Analyzing Effective Governance and Infrastructure Gaps in Medium-to-Large Sized Servers for Enhanced Social Networking
Three months ago I posted about the Atlantic Council’s interest in the controlling the fediverse: https://lemmy.ml/post/6641106
I think these projects are the continuation of the successful American “intelligence community” censorship of corporate social media platforms. They even tried to formalize the system two years ago as the Disinformation Governance Board.
This Tech Won't Save Us podcast episode makes a very important point: any movement that does not have a structure and some form of leadership can easily be taken over by anyone willing and able to fill that kind of power vacuum.
Fediverse currently does not have a structure nor a form of leadership other than perhaps "whatever Mastodon is doing". That's problematic. I hope that we recognize this and do something to fix it, before that power vacuum gets filled by… someone we might not like.
I do see that the researchers involved in the OP link are Erin Kissane and Darius Kazemi. That's fantastic.

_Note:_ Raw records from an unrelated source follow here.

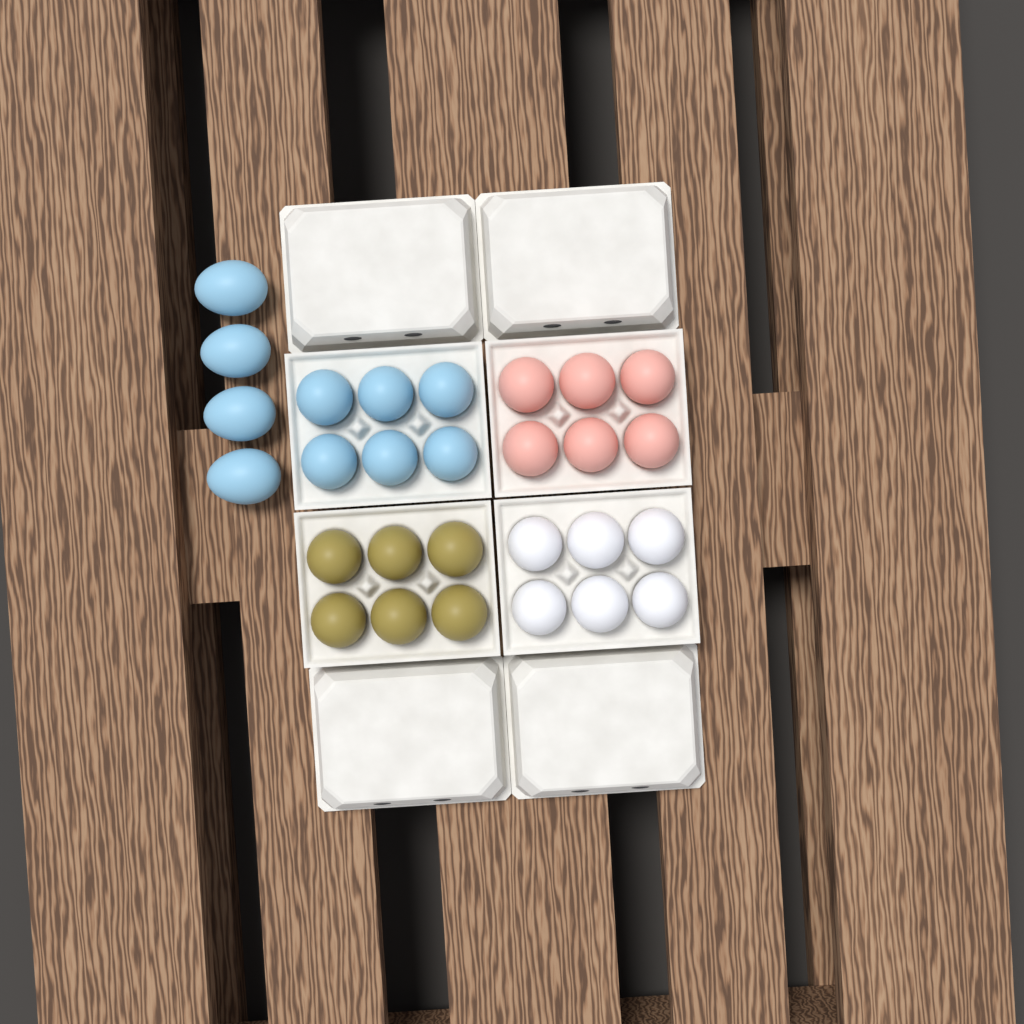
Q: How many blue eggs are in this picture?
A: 10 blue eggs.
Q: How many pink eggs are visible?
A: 6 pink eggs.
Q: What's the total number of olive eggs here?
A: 6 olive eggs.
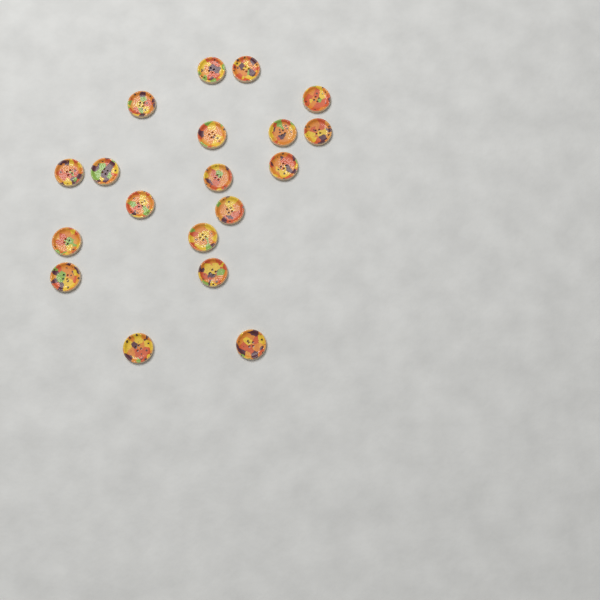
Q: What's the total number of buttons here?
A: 19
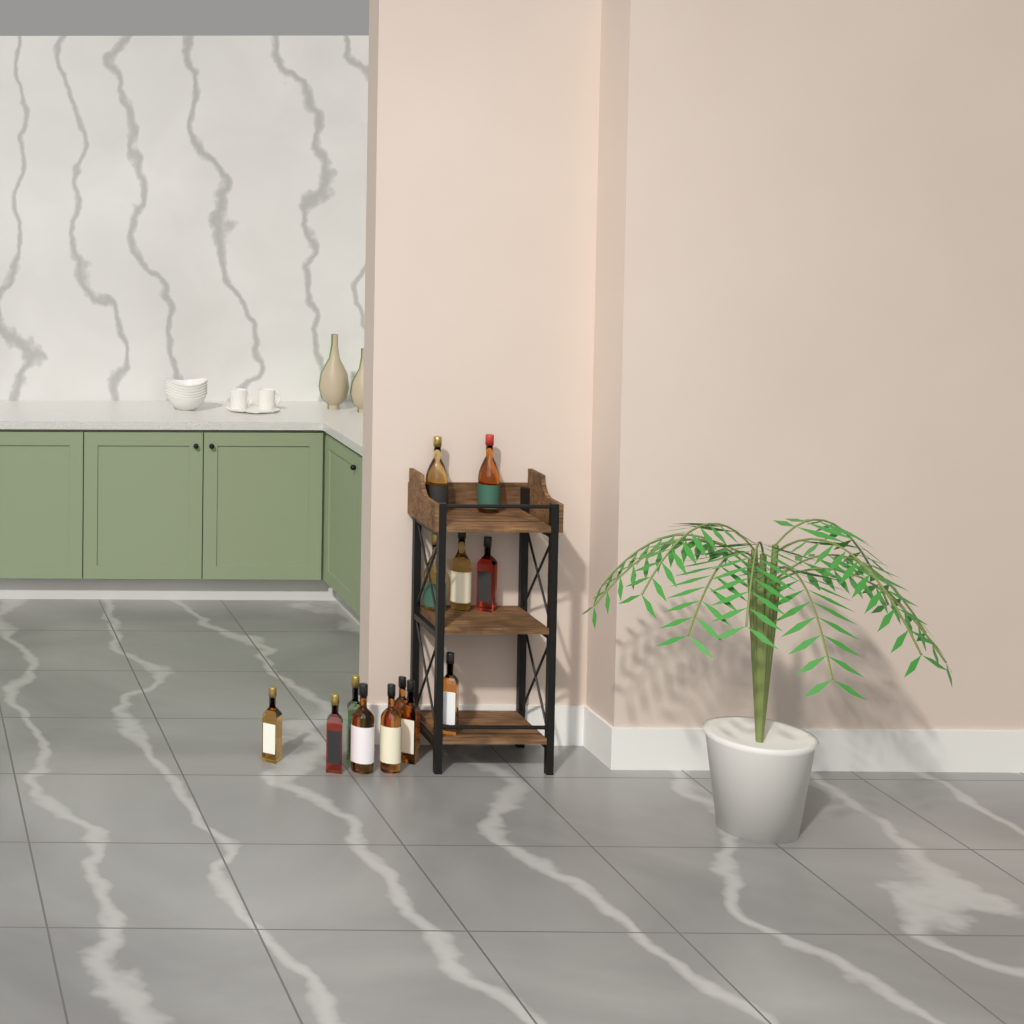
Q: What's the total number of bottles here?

They are truly fedi old guard, deeply engaged, very knowledgeable, and generally wonderful human beings.
I can certainly tell you that Lemmy wont blindly follow what Mastodon is doing. They arent doing a good job for the Fediverse, for example they make zero effort to improve compatibility with other projects. Instead others are left to reverse engineer their federation logic.
I can certainly tell you that Lemmy wont blindly follow what Mastodon is doing.
Good to hear.
They arent doing a good job for the Fediverse, for example they make zero effort to improve compatibility with other projects. Instead others are left to reverse engineer their federation logic.
Yeah. Plus, the sheer size of mastodon.social and the monoculture of Mastodon-based instances is just unhealthy. I wrote about it at length.
Agreed, Kissane and Kazemi are community forces to be reckoned with in this context. Their research into governance has been funded for at least the first half of 2024.